Les crises sont des défis, écrivait, après tout, déjà en 1995 un capitaine d’industrie bien connu dans un best-seller, qui n’est plus disponible ici qu’en occasion. Et elles engendrent aussi bien des gagnants que des perdants. Les plus grands gagnants sont probablement les fournisseurs de panneaux en plexiglas : ils ne connaîtront plus un mois aussi exceptionnel de toute leur vie. Les services de livraison battent également des records. Les grands perdants : les producteurs de frites surgelées, qui n’arrivent pas à écouler leurs délices. Ce n’est pas (encore) visible dans les magasins. Où restent ces offres 1 +2 gratuites quand on en a besoin ?
La misère du commerce en ligne
En France, il semble que ce sont les services drive, les supermarchés et les magasins de proximité qui sortent vainqueurs, tandis que les hypermarchés et les hard-discounters se retrouvent perdants : les uns parce que les consommateurs doivent aller trop loin pour s’y rendre, les autres parce qu’ils ne disposent pas d’une boutique en ligne ou de points de collecte. Chez nos voisins du sud, les commandes en ligne ont augmenté de plus de 50 %, et ce qui est étonnant, c’est que le secteur a réussi à faire face à la plus grande partie de cet afflux. Les courses en ligne représentent déjà 7,7 % de part de marché. Chapeau !

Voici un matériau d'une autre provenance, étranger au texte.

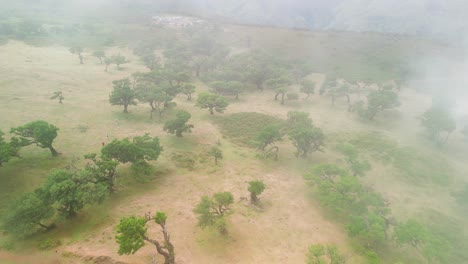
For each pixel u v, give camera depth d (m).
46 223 34.38
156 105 69.75
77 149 49.72
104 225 34.66
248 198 41.06
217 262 31.03
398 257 33.19
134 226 26.27
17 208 30.55
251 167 49.59
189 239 33.66
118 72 93.62
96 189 34.81
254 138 59.06
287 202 41.56
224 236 34.41
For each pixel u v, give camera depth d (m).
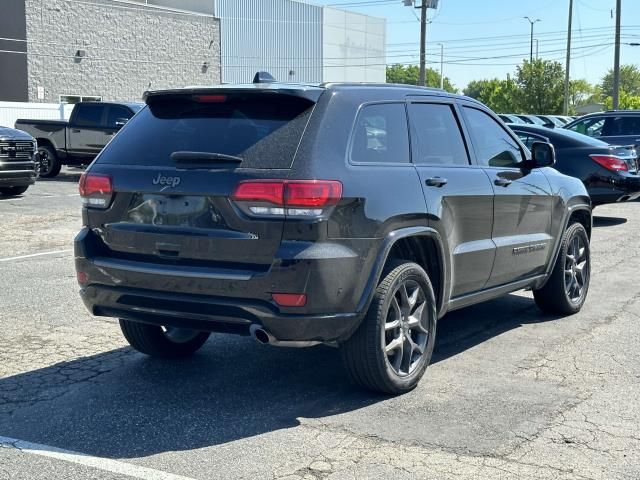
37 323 7.10
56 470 4.16
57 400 5.22
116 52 37.47
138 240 5.00
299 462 4.25
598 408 5.03
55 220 13.73
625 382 5.54
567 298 7.36
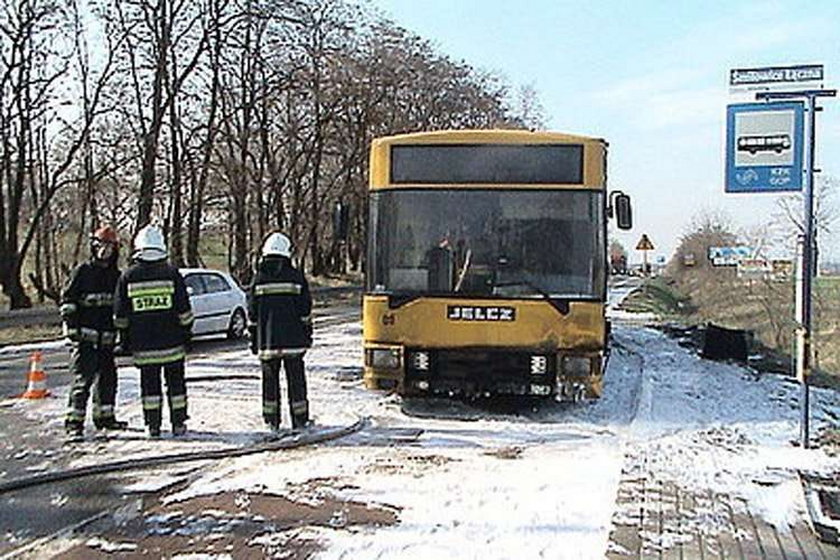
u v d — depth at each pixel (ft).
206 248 152.97
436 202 37.73
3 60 109.91
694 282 181.98
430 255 37.58
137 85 114.73
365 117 153.48
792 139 31.35
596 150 37.29
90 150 118.62
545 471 28.58
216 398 42.45
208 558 20.62
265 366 34.78
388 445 32.55
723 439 33.78
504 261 37.22
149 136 115.03
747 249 117.70
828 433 35.01
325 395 43.60
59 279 127.44
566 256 37.06
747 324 96.84
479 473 28.30
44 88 111.55
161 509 24.59
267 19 123.54
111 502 25.40
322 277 176.65
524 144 37.42
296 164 153.89
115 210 121.80
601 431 35.29
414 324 37.37
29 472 28.37
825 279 90.53
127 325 33.63
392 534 22.17
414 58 161.89
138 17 113.29
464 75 177.47
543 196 37.29
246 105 130.93
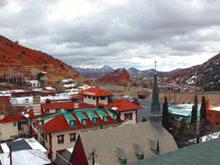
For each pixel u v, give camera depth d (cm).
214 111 8575
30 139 5069
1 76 16488
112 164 3341
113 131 3709
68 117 5322
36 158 3747
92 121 5512
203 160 1619
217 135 5822
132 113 6381
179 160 1714
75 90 13675
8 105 7606
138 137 3809
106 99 7812
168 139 3997
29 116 6262
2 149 4422
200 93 17712
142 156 3553
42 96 9750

Dans notre pays, en revanche, la misère du commerce en ligne continue. Vous les avez sans doute vus apparaître sur votre écran, les collègues et les membres de votre famille aux joues creuses et affichant d’épaisses cernes sous leurs yeux rouges et humides : ce sont les acheteurs désespérés qui restent assis devant leur ordinateur portable jusque tard dans la nuit en espérant qu’un créneau se libère quelque part. C’est comme chasser un Pokémon rare : addictif, mais aussi épuisant et généralement en vain. Ce sont des témoignages déchirants. Des situations humainement dégradantes même.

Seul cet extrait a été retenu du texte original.